Collector 인터페이스는 리듀싱 연산(즉, 컬렉터)을 어떻게 구현할지 제공하는 메서드 집합으로 구성됩니다.

public interface Collector<T, A, R> {
    Supplier<A> supplier();
    BiConsumer<A, T> accumulator();
    Function<A, R> finisher();
    BinaryOperator<A> combiner();
    Set<Characteristics> characteristics();
}

T는 수집될 항목의 제네릭 형식입니다.
A는 누적자, 즉 수집 과정에서 중간 결과를 누적하는 객체의 형식입니다.
R은 수집 연산 결과 객체의 형식(대개 컬렉션 형식)입니다.

6.5.1 Collector 인터페이스의 메서드 살펴보기

supplier 메서드: 새로운 결과 컨테이너 만들기

public Supplier<List<T>> supplier() {
    return () -> new ArrayList<T>();
}

//생성자 참조 전달
public Supplier<List<T>> supplier() {
    return ArrayList::new;
}

supplier 메서드는 빈 결과로 이루어진 Supplier를 반환해야 합니다.
즉, supplier는 수집 과정에서 빈 누적자 인스턴스를 만드는 파라미터가 없는 함수입니다.
ToListCollector처럼 누적자를 반환하는 컬렉터에서는 빈 누적자가 비어있는 스트림의 수집 과정의 결과가 될 수 있습니다.

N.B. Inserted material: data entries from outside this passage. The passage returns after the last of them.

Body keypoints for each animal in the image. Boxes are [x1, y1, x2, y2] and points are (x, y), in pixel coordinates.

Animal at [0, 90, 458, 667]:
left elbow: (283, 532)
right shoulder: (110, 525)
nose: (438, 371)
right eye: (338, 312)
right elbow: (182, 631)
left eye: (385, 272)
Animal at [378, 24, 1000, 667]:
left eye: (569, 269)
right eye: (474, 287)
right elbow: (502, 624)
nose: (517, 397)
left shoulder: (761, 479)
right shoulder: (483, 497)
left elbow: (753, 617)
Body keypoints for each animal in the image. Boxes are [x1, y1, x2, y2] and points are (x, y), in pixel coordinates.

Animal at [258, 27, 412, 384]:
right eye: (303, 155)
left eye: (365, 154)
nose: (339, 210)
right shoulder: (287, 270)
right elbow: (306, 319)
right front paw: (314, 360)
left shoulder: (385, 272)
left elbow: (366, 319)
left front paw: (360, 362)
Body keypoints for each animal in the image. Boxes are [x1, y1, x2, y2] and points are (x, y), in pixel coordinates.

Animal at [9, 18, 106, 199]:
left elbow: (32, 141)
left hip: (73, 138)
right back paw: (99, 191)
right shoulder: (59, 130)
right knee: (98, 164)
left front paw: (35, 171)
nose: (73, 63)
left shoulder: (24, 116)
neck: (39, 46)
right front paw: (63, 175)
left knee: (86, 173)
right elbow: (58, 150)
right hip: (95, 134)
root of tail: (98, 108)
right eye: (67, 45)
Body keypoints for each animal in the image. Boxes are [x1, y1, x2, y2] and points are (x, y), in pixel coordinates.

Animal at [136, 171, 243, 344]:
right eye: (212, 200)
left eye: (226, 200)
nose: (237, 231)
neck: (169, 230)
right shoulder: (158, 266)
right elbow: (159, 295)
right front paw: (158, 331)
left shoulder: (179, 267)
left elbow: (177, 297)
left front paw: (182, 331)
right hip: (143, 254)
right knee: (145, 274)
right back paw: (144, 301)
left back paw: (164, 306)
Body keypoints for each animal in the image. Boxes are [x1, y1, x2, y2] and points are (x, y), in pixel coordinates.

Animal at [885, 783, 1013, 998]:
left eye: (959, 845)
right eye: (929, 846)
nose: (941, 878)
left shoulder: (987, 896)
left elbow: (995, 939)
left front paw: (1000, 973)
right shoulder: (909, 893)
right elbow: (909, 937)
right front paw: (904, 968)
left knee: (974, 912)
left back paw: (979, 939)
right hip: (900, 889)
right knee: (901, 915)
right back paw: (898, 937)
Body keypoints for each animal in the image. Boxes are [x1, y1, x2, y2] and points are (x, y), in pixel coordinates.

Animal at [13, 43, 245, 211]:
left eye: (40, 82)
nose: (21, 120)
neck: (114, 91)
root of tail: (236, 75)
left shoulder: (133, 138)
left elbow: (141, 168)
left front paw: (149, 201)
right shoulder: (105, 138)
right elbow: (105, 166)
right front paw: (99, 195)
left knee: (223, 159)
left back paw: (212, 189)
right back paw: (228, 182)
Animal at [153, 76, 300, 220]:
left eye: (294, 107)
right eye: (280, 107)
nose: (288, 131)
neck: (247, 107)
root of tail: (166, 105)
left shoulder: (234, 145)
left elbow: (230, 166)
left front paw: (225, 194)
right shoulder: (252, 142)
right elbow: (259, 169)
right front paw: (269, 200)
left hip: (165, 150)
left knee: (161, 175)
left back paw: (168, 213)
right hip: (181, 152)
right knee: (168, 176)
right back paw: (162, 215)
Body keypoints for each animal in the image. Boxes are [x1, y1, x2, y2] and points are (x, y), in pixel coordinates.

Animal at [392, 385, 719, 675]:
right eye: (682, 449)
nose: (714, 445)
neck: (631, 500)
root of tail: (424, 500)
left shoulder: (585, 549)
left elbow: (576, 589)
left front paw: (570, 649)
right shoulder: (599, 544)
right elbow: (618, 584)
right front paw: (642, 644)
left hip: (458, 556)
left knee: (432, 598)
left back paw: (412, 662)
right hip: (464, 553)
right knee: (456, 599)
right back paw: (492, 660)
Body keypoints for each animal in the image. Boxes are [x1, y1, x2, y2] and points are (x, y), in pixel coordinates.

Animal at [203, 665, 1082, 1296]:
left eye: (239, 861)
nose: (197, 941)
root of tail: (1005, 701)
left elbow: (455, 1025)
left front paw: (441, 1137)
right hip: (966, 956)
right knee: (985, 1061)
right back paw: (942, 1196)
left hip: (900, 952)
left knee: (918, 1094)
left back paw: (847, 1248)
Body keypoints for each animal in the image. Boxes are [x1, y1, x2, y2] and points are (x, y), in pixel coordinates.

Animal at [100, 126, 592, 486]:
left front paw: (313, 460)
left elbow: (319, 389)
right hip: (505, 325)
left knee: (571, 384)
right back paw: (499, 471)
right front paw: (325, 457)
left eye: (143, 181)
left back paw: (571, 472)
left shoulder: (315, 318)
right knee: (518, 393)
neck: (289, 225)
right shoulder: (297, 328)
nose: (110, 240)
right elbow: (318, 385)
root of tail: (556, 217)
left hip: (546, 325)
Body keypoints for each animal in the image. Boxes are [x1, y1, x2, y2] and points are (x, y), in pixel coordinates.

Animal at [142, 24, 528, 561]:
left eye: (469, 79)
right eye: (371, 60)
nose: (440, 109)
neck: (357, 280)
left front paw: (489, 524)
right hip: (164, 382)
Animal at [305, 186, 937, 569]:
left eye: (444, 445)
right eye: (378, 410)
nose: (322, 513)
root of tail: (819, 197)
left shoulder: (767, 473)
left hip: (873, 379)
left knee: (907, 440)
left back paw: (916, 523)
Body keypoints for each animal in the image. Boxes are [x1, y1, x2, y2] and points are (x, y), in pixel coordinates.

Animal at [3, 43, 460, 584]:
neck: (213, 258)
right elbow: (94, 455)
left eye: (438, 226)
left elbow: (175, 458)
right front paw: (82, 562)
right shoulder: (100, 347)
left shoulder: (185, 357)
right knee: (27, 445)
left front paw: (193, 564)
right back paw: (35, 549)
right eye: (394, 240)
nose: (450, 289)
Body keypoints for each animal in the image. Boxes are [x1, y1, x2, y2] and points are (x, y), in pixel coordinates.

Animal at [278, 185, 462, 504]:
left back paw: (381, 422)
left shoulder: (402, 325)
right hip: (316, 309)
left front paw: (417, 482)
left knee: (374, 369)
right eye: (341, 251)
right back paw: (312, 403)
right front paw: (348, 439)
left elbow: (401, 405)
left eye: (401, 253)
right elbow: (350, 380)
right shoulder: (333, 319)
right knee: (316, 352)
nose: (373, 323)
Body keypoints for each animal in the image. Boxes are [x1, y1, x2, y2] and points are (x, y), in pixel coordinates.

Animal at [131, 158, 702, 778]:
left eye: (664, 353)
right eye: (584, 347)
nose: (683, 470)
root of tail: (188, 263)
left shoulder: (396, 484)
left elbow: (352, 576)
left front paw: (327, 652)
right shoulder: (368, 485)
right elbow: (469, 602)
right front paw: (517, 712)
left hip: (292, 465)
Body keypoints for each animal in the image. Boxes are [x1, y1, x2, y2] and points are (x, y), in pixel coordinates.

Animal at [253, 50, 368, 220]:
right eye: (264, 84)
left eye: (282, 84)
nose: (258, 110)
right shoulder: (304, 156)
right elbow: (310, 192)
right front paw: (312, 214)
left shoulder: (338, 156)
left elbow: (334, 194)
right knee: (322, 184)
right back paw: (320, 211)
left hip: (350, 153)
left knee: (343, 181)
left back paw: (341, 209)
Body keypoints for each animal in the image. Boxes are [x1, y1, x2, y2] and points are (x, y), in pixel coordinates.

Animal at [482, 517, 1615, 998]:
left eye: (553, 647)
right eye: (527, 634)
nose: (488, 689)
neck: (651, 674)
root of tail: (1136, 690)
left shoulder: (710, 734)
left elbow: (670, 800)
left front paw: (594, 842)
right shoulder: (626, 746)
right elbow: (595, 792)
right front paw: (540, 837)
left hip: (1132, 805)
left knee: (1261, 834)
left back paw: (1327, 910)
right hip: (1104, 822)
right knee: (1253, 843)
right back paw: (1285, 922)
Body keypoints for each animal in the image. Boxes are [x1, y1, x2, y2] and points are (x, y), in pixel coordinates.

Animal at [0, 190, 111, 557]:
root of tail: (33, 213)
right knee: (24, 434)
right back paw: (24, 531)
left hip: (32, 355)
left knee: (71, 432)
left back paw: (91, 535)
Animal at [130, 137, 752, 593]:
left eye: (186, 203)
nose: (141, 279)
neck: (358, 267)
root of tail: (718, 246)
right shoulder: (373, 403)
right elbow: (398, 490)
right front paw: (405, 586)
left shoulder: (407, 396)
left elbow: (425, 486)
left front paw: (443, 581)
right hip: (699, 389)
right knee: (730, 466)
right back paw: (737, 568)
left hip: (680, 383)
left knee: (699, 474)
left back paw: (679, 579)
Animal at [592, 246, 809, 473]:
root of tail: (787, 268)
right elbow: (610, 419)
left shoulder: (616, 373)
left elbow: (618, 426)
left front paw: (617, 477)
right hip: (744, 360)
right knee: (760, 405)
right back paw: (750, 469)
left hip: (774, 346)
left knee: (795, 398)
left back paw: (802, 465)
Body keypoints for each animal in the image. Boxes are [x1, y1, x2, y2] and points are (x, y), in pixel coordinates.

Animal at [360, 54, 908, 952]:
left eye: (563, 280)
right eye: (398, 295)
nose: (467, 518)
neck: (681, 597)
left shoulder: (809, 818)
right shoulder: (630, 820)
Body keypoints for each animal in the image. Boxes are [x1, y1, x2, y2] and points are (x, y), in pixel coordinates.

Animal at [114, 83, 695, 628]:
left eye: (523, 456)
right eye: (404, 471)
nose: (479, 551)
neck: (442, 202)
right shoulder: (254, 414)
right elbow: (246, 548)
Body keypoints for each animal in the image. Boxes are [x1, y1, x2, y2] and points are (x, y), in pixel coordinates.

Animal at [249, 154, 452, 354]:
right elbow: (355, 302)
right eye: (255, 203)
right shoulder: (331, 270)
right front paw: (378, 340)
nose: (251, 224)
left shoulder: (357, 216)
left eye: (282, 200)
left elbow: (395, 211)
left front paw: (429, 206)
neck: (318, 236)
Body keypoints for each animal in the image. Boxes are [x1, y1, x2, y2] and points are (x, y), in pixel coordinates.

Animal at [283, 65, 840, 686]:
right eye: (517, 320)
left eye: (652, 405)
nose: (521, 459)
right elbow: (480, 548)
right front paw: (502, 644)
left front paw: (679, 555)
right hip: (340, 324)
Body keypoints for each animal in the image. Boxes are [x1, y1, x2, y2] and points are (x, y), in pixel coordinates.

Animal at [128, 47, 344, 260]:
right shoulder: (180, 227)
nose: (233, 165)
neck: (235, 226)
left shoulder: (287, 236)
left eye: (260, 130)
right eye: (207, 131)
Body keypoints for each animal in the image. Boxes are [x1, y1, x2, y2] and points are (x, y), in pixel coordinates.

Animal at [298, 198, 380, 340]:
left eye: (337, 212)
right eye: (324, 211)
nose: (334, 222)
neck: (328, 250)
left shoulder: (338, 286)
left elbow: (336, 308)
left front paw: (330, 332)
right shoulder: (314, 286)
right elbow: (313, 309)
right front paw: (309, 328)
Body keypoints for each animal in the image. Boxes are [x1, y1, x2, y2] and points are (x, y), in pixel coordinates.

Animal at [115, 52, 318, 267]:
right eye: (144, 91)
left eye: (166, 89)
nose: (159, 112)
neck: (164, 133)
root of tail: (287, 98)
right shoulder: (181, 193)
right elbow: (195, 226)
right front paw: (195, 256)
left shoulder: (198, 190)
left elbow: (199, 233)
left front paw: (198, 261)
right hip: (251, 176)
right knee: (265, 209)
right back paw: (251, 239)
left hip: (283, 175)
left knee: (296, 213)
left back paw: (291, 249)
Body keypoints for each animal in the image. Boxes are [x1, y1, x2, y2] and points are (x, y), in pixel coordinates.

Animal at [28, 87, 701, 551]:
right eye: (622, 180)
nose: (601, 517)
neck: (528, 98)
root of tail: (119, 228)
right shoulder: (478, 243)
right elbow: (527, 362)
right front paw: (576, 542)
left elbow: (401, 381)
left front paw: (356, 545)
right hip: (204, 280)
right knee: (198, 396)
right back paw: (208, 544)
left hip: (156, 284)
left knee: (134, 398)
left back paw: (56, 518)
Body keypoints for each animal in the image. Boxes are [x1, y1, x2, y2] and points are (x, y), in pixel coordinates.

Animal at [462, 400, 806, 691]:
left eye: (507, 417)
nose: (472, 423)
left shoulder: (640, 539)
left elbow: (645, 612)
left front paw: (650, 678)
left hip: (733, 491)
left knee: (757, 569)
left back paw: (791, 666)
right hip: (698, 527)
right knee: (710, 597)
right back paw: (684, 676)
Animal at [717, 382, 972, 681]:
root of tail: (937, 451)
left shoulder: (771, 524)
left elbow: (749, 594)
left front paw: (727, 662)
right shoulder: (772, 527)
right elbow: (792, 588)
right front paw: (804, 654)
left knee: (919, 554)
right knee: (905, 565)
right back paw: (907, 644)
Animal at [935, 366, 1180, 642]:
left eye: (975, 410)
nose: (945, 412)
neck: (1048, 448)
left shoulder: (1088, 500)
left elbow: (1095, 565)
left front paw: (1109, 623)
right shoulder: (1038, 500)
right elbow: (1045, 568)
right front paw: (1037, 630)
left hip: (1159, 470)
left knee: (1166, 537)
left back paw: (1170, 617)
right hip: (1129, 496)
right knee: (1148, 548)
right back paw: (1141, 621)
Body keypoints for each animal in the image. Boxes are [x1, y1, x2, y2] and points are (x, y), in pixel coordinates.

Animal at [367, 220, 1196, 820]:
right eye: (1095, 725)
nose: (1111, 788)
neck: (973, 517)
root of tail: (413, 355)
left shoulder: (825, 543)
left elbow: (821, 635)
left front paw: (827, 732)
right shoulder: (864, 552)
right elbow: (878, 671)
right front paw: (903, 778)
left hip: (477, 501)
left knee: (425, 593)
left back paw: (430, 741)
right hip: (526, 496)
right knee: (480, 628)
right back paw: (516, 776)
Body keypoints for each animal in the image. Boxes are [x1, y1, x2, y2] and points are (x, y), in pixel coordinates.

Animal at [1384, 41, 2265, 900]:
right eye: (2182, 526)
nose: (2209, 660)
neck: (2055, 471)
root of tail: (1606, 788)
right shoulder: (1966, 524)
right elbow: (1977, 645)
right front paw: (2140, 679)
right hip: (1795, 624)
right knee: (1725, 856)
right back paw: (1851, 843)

accumulator 메서드: 결과 컨테이너에 요소 추가하기

public BiConsumer<List<T>, T> accumulator() {
    return(list, item) -> list.add(item);
}

//메서드 참조
public BiConsumer<List<T>, T> accumulator() {
    return List::add;
}

accumulator메서드는 리듀싱 연산을 수행하는 함수를 반환합니다.
스트림에서 n번째 요소를 탐색할 때 두 인수, 즉 누적자(스트림의 첫 n-1개 항목을 수집한 상태)와 n번째 요소를 함수에 적용합니다.
함수의 반환값은 void, 즉 요소를 탐색하면서 적용하는 함수에 의해 누적자 내부 상태가 바뀌므로 누적자가 어떤 값일지 단정할 수 없습니다.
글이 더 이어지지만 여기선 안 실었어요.